- Document section:

##############################

SouthernWorldwide.com – The U.S. State Department has strongly condemned the escalating persecution of Christians in Iran, particularly highlighting the case of a Catholic woman currently on a hunger strike in a notoriously brutal prison. This condemnation comes at a time of heightened tensions, with new military actions being taken against Iran following its attacks on commercial tankers in the Strait of Hormuz.
The Trump administration’s statement addresses the widespread human rights violations perpetrated by the Iranian regime. It remains unclear whether the administration intends to intensify pressure on Iranian leadership regarding their systematic oppression of religious minorities and political opponents.
An organization dedicated to religious freedom in Iran, Article 18, reported that following her conversion, the woman, a law graduate, was barred from taking her bar examination. Furthermore, her husband, who also converted to Christianity, has been denied medication for his Parkinson’s disease.
A spokesperson for the State Department stated, “In Iran, human rights and fundamental freedoms, including the freedoms of expression, peaceful assembly, association, and religion or belief, are completely ignored. The regime targets members of religious and ethnic minority groups and uses tactics like arbitrary arrest and torture to intimidate opponents and silence dissent.”
This situation follows reports of the regime allegedly killing as many as 45,000 Iranian demonstrators in January, with up to 22 of them being Iranian Christians. In the aftermath of these protests, the regime’s security forces arrested a significant number of demonstrators.
The State Department spokesperson further declared, “We reaffirm our unwavering solidarity with the people of Iran and call for the immediate and unconditional release of all political and wrongfully detained prisoners, including those facing persecution for peacefully exercising their fundamental freedoms.”
According to Daftari, an expert on the matter, “Arrests of Christians jumped from 139 in 2024 to 254 in 2025, alongside longer and more frequent sentences. At least 11 people received over a decade. After the recent war, authorities claimed they had ‘neutralized’ 53 elements, which is how they refer to evangelical Christians. That is because the Islamic Republic views conversion as a security threat.”
Hengaw, an organization monitoring human rights in Iran, reported on July 3 that the Iranian regime intends to seize St. Peter Church in Tehran. Daftari explained, “This is a large Christian compound with schools and family homes, and roughly 20 Armenian and Assyrian families are being expelled under a Revolutionary Court order that’s been sitting unused since 1998.”
When questioned about potential U.S. policy responses, Daftari suggested, “If there’s going to be a response, it has to be targeted. That means sanctions on the specific judges, intelligence officials and IRGC [Islamic Revolutionary Guard Corps] actors involved in cases like St. Peter Church and Marzban. And the transfer of church property to entities like EIKO [a business empire controlled by the late Khamenei] should be treated as state seizure, not an internal legal matter, and raised accordingly in international forums.”
Ramin added, “St Peter’s is one of Iran’s historic Protestant churches, and the reported eviction of families from the compound sends a clear message of intimidation to the wider Christian community. Together with the arrest, detention and sentencing of Christian converts, including those from Catholic backgrounds, this shows that the Iranian authorities continue to treat the peaceful Christian faith as a security concern rather than as a basic right to freedom of religion or belief.”
He further noted that, “Since 2008, Article18 has documented numerous confidential cases involving the arbitrary arrest of Catholic converts, harassment of church leaders, visa denials for clergy, the revocation of citizenship from a long-serving bishop and the confiscation and demolition of church property.”
Borji continued, “The recent move against St. Peter’s Church is therefore not an isolated incident or a new development. It is part of a long-standing pattern of systematic pressure on independent Christian communities. The Islamic Republic is a totalitarian regime that has consistently sought to suppress any institution or community that operates outside its ideological control.”
In light of the intensified persecution of Iranian Christians, he warned that “If the Islamic Republic regains the capacity to project its ideology with renewed confidence, the consequences are likely to extend across the region and beyond.”
He urged that perpetrators “face targeted sanctions, visa restrictions and asset freezes under existing human rights mechanisms.”
Borji concluded, “Governments, especially in the EU, U.K. and other trade partners, should also make religious freedom a consistent part of their engagement with Iran, rather than treating it as a secondary issue. Appeasing a regime that persecutes its own people has rarely produced moderation.”

##############################

- Data for review:

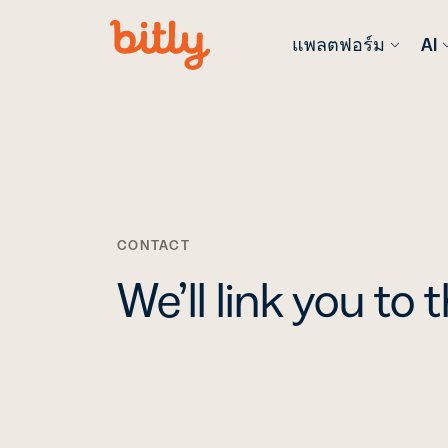
Skip Navigation
แพลตฟอร์ม
AI
ผลิตภัณฑ์
ฟีเจอร์ AI
ตามอุตสา
เรียนรู้เพิ่ม
การค้าปลีก
บล็อก
URL
Bitl
Sho
รับข้อมูลแ
สร้
ปรับ
ล่าสุด เคล็
วิเค
ปัน
แนวทางปฏิบัต
ลิงก
CONTACT
อุตสาหกร
ติดต
บริการ
ที่สุด
Code
We’ll link you to 
เทคโนโลยี
คู่มือ & eB
Bit
ซอฟต์แวร์ 
เจาะลึกทรั
เชื่
ฮาร์ดแวร์
เชิงลึกและข
ตัว
Anal
ลึกจากผู้เช
ด้วย
ประกันภัย
สถา
Con
ในก
Prot
วิดีโอ & สั
บริการมืออ
ติด
ออนไลน์
วิเค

##############################

- Activity 1:
Answer these from the article on the persecution of Christians in Iran:
(a) According to Article 18, what was the woman with a law degree barred from after her conversion?
(b) What were Daftari's figures for arrests of Christians in 2024 and in 2025?
(c) Which organization reported on July 3 that the regime intends to seize St. Peter Church in Tehran?
- Activity 2:
In the article on the persecution of Christians in Iran, what reason does Daftari give for the authorities calling evangelical Christians "elements" they had "neutralized"? Answer in one to three sentences.

- Written reply 1:
(a) She was barred from taking her bar examination.
(b) There were 139 arrests in 2024 and 254 in 2025.
(c) Hengaw reported it.

- Written reply 2:
Daftari says the authorities use this language because the Islamic Republic views conversion as a security threat.